En quoi le football a-t-il changé ?

Jadis, nous portions beaucoup plus rapidement le danger dans le camp adverse. Il y avait davantage d’espaces, de tirs au but et un jeu de tête plus costaud. Les gardiens étaient très sollicités à telle enseigne qu’ils ne trouvaient pas le temps de respirer. A présent, la circulation de la balle est exaspérante et ennuyeuse.

Quels sont vos hobbies ?

Avant, c’était un footing avec Saâd et Slaoui, et le cinéma, car j’aime regarder un film policier.  A présent, c’est le foot et la famille.

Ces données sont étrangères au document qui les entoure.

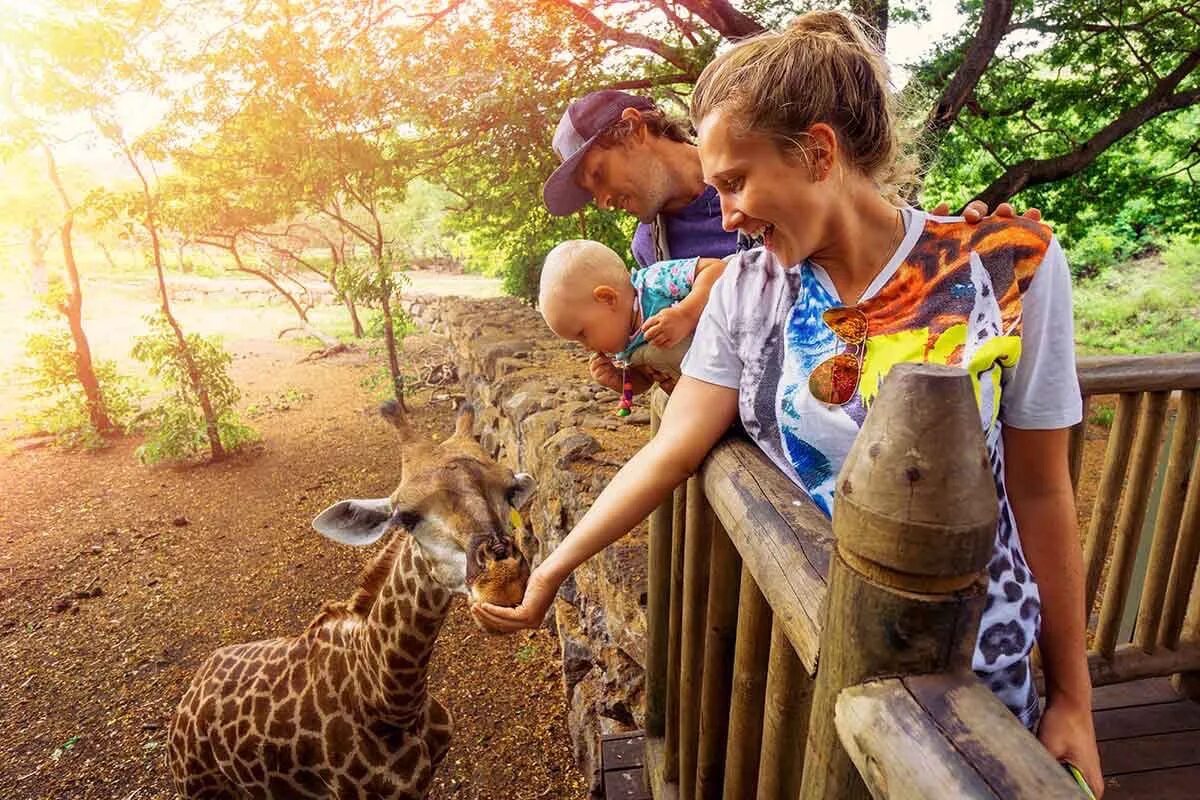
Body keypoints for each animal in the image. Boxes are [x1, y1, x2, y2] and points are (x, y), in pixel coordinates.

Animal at [165, 402, 535, 796]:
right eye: (407, 517)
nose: (503, 583)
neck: (391, 702)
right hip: (200, 788)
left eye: (509, 491)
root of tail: (187, 700)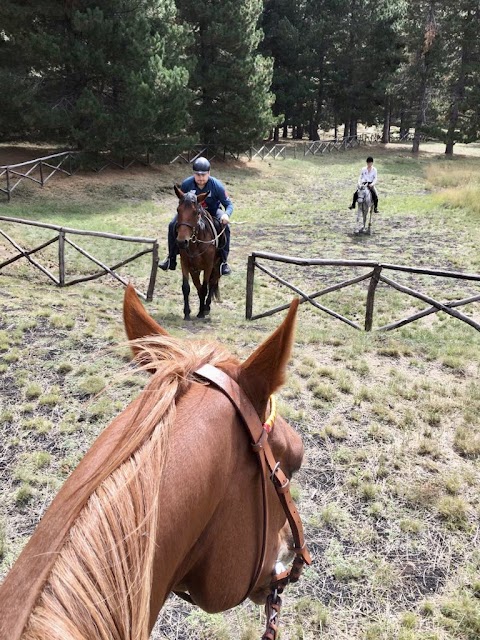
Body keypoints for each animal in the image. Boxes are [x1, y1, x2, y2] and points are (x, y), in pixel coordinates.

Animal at [174, 184, 223, 320]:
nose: (181, 242)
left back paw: (206, 307)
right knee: (199, 286)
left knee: (212, 283)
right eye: (178, 210)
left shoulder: (208, 266)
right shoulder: (185, 264)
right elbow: (186, 287)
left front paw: (201, 312)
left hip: (217, 266)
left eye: (196, 212)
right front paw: (186, 312)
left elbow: (205, 287)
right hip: (195, 270)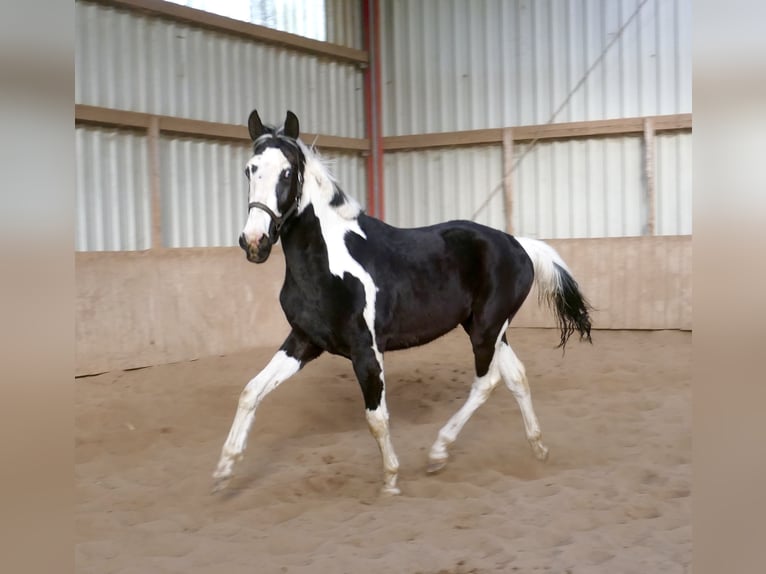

Mes petits-enfants me procurent un grand bonheur.

Enfin, êtes-vous optimiste pour l’avenir de la Tunisie ?

Le laisser-aller a pris des proportions alarmantes, les valeurs n’ont plus cours. Ce qu’il nous faut, c’est la sévérité, la rigueur et la discipline. Les phases post-révolution sont partout pénibles et mettent un temps fou pour voir un pays se remettre sur les rails. Il ne faut pas pour autant perdre son optimisme. Rappelez-vous ce que disait le leader britannique Winston Churchill surnommé «Le Vieux Lion» : «Le succès n’est pas final, l’échec n’est pas fatal: c’est le courage de continuer qui compte».